The baker, a jovial man, dressed in his whites and dusted with a fine coating of flour, would always shout ”Bonjour les enfants!“ (Good morning children) as we tumbled into his kitchen. We would watch, mesmerized, as he took a huge wooden paddle off the brick-lined wall and opened the ovens to pull out the freshly baked loaves. We would stand transfixed as loaf after loaf would emerge from the massive ovens, and listen as the crusts crackled as they started to cool. The challenge was to try and make it back to the house without breaking off the end of the baguette or chewing an ear off  a croissant. We failed every time.

So what is it about that aroma that is just so tantalizing? This one aroma that can make me think of home, that will always make me smile, and start a kaleidoscope of images in my mind, documenting past decades of travel highlighted by delicious morsels of bread. This yeasty scent populates some of my favorite memories: a bakery near my grandparents’ house where the local specialty was a craquelin,a brioche-type of  sugar-bread which—when toasted and slathered with butter and my grandmother’s apricot jam—came as close to heavenly breakfast food as one could imagine; or a small bakery in Provence that made delicate fougasse, the perfect vehicle for the fresh goat cheese we found at the local market; or the olive laden and lardon packed baguettes that I covet and that can transform crostini into the hors d’oeuvres-to-end-all-hors d’oeuvres.

I realize now that I have always been on a quest for good bread. When I moved to California in the mid-Eighties, that bread was hard to come by. By then, even some of my favorite haunts in France had closed and new ”modern” bakeries had taken their place. The bread never tasted the same, and I yearned for the bread from my childhood.

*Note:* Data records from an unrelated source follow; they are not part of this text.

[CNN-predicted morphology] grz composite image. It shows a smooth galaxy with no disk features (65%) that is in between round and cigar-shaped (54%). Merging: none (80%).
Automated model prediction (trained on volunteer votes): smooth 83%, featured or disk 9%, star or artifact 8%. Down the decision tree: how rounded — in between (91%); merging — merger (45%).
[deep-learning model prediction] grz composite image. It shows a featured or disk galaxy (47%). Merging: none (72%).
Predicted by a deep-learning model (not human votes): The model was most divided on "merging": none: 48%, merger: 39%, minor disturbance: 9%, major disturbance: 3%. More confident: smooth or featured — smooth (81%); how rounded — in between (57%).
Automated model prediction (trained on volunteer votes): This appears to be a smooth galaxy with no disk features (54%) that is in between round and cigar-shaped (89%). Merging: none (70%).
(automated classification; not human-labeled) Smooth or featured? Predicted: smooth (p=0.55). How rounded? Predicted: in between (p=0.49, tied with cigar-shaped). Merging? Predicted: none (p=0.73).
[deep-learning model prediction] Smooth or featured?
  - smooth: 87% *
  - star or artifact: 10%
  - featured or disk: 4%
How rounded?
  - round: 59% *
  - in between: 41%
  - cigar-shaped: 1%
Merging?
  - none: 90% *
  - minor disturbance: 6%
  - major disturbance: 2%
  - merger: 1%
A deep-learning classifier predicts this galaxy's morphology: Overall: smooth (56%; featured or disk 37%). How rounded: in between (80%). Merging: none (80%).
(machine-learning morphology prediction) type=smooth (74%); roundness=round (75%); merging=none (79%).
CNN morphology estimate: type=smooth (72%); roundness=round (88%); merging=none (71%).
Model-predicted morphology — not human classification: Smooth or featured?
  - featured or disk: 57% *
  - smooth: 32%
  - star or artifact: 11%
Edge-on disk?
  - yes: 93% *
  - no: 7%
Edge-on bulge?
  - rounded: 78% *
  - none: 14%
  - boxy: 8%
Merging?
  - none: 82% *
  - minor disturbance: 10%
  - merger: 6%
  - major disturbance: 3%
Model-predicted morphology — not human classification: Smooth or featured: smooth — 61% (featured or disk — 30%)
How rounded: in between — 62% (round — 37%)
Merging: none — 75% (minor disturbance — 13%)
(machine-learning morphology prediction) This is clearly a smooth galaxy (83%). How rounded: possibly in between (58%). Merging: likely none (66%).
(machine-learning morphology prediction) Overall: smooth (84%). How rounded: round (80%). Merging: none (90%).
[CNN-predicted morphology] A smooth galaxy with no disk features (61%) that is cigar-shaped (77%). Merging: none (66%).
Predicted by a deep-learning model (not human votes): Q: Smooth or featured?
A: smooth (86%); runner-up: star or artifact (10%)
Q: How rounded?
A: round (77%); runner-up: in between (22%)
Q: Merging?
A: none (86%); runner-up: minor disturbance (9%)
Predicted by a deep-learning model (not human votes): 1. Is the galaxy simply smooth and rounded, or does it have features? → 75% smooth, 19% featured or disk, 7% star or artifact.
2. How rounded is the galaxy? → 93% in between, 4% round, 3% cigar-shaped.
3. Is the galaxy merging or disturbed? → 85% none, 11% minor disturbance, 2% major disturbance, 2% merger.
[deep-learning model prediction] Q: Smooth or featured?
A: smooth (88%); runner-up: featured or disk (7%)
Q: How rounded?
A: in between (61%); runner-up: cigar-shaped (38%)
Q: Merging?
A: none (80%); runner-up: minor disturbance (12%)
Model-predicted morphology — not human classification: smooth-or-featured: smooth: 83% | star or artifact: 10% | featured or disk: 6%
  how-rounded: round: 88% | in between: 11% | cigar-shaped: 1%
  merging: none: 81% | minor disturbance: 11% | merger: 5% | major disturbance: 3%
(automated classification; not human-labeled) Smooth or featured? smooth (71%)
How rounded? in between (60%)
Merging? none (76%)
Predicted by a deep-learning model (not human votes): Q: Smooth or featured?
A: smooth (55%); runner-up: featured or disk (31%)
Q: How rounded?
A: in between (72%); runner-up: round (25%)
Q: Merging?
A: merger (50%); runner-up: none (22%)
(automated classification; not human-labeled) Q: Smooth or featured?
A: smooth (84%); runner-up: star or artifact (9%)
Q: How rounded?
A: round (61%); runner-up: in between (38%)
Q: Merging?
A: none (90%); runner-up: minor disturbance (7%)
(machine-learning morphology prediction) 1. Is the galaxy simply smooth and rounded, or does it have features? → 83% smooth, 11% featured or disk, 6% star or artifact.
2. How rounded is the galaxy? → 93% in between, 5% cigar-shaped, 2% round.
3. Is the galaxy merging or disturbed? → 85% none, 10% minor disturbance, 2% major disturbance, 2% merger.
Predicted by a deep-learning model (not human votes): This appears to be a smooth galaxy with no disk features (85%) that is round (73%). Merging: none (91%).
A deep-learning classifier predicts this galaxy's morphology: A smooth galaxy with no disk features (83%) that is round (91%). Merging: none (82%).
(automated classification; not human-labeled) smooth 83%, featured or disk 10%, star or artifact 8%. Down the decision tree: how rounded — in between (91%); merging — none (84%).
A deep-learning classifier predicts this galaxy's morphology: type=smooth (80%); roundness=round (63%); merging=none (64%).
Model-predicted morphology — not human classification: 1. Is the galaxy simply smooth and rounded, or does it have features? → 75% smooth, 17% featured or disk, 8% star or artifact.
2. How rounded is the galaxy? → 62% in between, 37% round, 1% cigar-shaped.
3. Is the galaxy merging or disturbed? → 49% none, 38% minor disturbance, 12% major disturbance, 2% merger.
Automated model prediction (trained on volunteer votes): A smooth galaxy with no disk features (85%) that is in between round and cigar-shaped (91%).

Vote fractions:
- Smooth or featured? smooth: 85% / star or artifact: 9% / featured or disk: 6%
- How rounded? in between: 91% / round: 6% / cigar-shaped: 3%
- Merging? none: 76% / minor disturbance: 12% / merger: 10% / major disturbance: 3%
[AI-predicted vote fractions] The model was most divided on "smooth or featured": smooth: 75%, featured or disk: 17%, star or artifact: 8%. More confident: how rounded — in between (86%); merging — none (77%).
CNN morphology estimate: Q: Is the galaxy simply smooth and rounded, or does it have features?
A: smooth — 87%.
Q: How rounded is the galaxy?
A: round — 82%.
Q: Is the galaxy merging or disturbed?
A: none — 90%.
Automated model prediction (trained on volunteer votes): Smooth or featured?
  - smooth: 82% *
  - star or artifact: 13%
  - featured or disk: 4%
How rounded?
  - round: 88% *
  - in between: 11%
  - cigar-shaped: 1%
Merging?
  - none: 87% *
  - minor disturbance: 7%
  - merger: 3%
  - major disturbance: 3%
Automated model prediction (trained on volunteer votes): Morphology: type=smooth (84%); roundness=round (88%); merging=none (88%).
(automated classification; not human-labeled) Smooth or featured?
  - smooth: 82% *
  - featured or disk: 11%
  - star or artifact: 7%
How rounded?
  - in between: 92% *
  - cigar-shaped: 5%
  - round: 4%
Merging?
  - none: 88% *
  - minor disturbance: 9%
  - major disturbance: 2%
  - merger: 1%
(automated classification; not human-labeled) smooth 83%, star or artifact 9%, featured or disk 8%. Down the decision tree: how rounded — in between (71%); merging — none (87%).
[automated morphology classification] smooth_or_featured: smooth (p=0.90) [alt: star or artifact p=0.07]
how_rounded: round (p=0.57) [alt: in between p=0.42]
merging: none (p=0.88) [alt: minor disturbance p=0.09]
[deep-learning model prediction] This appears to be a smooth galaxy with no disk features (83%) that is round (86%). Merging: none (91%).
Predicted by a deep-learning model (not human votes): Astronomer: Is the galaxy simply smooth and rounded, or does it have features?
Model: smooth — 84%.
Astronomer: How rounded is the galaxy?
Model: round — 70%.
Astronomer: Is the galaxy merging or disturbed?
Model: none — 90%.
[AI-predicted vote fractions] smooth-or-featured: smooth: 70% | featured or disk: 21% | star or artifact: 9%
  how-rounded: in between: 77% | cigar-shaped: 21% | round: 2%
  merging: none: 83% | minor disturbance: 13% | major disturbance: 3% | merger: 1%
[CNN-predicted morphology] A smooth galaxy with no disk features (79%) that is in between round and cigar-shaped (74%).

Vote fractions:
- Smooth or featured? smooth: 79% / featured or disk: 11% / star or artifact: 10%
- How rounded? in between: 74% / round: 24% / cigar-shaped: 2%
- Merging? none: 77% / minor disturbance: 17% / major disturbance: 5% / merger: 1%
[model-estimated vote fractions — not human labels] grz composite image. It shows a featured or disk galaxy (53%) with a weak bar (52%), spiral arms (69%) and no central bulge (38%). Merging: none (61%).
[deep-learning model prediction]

Years later, I found myself walking down another narrow street, in another Provencal village, this time with my own children in tow. We strolled past an old bakery early in the morning. The door to the little shop opened, a smartly dressed man stepped out with a baguette under his arm and in that moment that magical yeasty aroma drifted out through the door. I stopped in my tracks, doubled back, walked into the boulangerie holding one child in each hand, inhaled deeply, closed my eyes, and inhaled again as childhood memories came flooding back. I am sure that I smiled even as my children squirmed on the ends of my arms. The baker’s wife cleared her throat to bring me out of my reverie. ”Madame?“ she inquired, as if to ask if I had not momentarily lost my mind as I stood there gulping the air in the middle of her neatly appointed establishment. Regaining my senses, I promptly bought a fougasse, pain au chocolat for the kids, and a delicate ficelle. The children happily chomped on their treats as we continued our stroll through the village. “Wasn’t the smell of that bread incredible!?” I mused. They looked at me in a way only children can—Mum’s gone mad. I waxed lyrical about the bread, the crust, the crunch, the delicate flavor of the crumb, the give in the bread as I squeezed it. They were spectacularly nonplussed.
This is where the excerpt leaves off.